The rallying cry of their classroom is "carpe diem," popularized as "seize the day," although more literally translated as "pluck the day," referring to the gathering of moments like flowers, suggesting the ephemeral quality of life, as in Robert Herrick's "To the Virgins, to Make Much of Time," which begs readers to live life to its full potential, singing of the fleeting nature of life itself:




GATHER ye rosebuds while ye may,
Old time is still a-flying;
And the same flower that smiles today
Tomorrow will be dying.

The glorious lamp of heaven the sun,
The higher he's a-getting,
The sooner will his race be run,
And nearer he's to setting.


That age is best which is the first,
When youth and blood are warmer;
But being spent, the worse, and worst
Times still succeed the former.


Then be not coy, but use your time,
And, while ye may, go marry;
For, having lost but once your prime,
You may forever tarry.


Robert Herrick


Other approaches to carpe diem encourage the reader to transcend the mundane, recognize the power of each moment, however brief, and value possibility for as long as possibility exists. In "A Song On the End of the World," the poet Czeslaw Milosz asserts that the world has not yet ended, though "No one believes it is happening now," while Rainer Maria Rilke's poem "Archaic Torso of Apollo" famously ends with the directive "You must change your life." Emily Dickinson's poem "I tie my Hat—I crease my Shawl (443)" boasts that the reward of life is to "hold our Senses," and the French poet Charles Baudelaire offers the advice to "Be Drunk," though not necessarily on alcohol: "Wine, poetry or virtue, as you wish. But be drunk."

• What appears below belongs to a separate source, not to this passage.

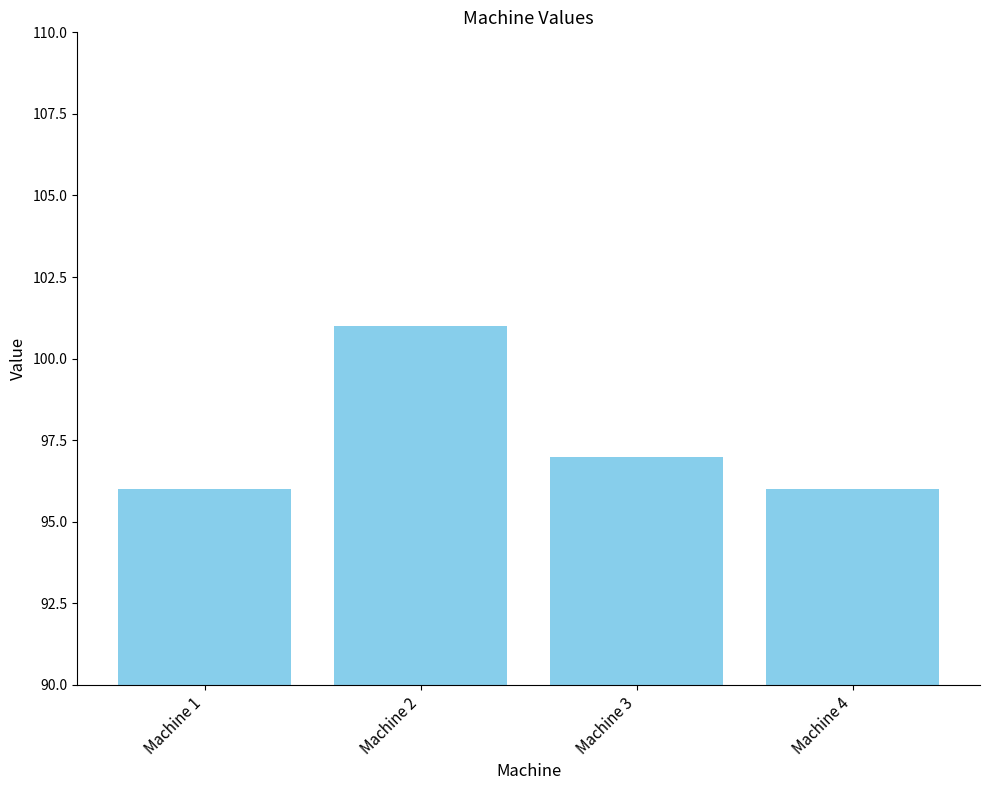

Which has a higher value, Machine 1 or Machine 2?

Machine 2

Not all carpe diem poems instruct, however. The poem "The Layers" by Stanley Kunitz offers advice through the poet's first hand experience:


In a rising wind
the manic dust of my friends,
those who fell along the way,
bitterly stings my face.

Yet I turn, I turn,
exulting somewhat,
with my will intact to go
wherever I need to go,
and every stone on the road
precious to me.


The existential dilemma suggested by carpe diem includes a sense of helplessness and senselessness, sentiments which are often expressed in a poet's resignation to a life filled with inexplicable losses and hardships. In Gerard Manley Hopkins's poem "Spring and Fall: To a young child," the poet warns that "as the heart grows older / It will come to such sights colder." However, Walt Whitman's poem "O Me! O Life!" represents a refusal to acquiesce to such interpretations of existence. Whitman calls the reader to the present moment, and demands something meaningful be attempted:


O Me! O Life!

by Walt Whitman


O Me! O life!... of the questions of these recurring;
Of the endless trains of the faithless—of cities fill’d with the foolish;
Of myself forever reproaching myself, (for who more foolish than I, and who more faithless?)
Of eyes that vainly crave the light—of the objects mean—of the struggle ever renew’d;
Of the poor results of all—of the plodding and sordid crowds I see around me;
Of the empty and useless years of the rest—with the rest me intertwined;
The question, O me! so sad, recurring—What good amid these, O me, O life?


Answer.


That you are here—that life exists, and identity;
That the powerful play goes on, and you will contribute a verse.